Adult fireflies started glowing for sex, not to avoid predators | Science

The glow of the firefly is as mysterious as it is alluring. Scientists have long argued over why the trait evolved in these adult beetles: Was it to deter predators—or identify mates? A new study argues for the latter, finding the ability arose more than 130 million years ago, tens of millions of years before firefly hunters like bats and birds existed.

“It is nice to see convincing evidence pointing in one direction,” says Sarah Lower, a biologist at Bucknell University. Lower was not involved with the study, but she separately analyzed the same data and got nearly identical results.

Like all beetles, the firefly cycles through a complete metamorphosis—hatching from its egg as a crawling larva before pupating into a mature adult.
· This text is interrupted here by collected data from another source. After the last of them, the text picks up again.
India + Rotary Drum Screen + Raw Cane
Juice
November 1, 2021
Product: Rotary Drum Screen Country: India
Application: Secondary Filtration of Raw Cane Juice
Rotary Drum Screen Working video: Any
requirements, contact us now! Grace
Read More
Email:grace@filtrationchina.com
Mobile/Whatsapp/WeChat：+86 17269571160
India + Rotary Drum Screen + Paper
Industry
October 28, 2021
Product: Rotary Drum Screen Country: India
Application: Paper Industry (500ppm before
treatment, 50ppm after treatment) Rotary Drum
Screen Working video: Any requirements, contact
Scientists believe the larval stage first evolved the ability to light up as a way to signal their fowl taste to predators. But researchers have disagreed about when and why adults began flashing, though some believe this behavior also arose to ward off predators.

To test this idea, Gareth Powell, then a doctoral student at Brigham Young University, and his colleagues set out to re-create the timeline of firefly evolution. In 2019, the lab analyzed DNA from 88 species of glowing beetles to construct a giant family tree. But the tree lacked dates, which require fossils for calibration. Then, earlier this year, another team provided the missing link: a 99-million-year-old bioluminescent beetle fossil, the oldest ever described.

The scientists placed the new fossil and three others from fireflies at branches on the family tree where they shared the most physical characteristics. They then used algorithms to come up with the most likely date for the origin of beetle bioluminescence. The researchers ran multiple models on two data sets of beetle DNA, which converged on the same conclusion: Fireflies started to glow at least 141 million years ago on the ground (as larvae) and 133 million years ago in the air, the team reports in a study posted to the preprint server, bioRxiv.

Bats, by contrast, didn’t show up until about 65 million years ago, and modern birds are only 10 million years older than that. The study doesn’t rule out whether extinct flying predators such as pterosaurs played a role, but there’s no evidence that such creatures fed on these insects, Powell says.

Jesse Barber, a biologist at Boise State University who first formally posited that adult fireflies evolved their glow to evade predators, is convinced. “This new preprint nicely shows that this is not the case.”

Rather, Powell says, the findings support the idea that nature’s flying night light emerged for sex. Fireflies today use species-specific flash patterns to find mates in the dark. If a female likes the direction, duration, and color of a male’s signal, she’ll send a particular response to guide the male to her.  

By contextualizing these “evolutionary stories” with dates, Powell says, the new study suggests the firefly’s courtship ritual has a long and important history.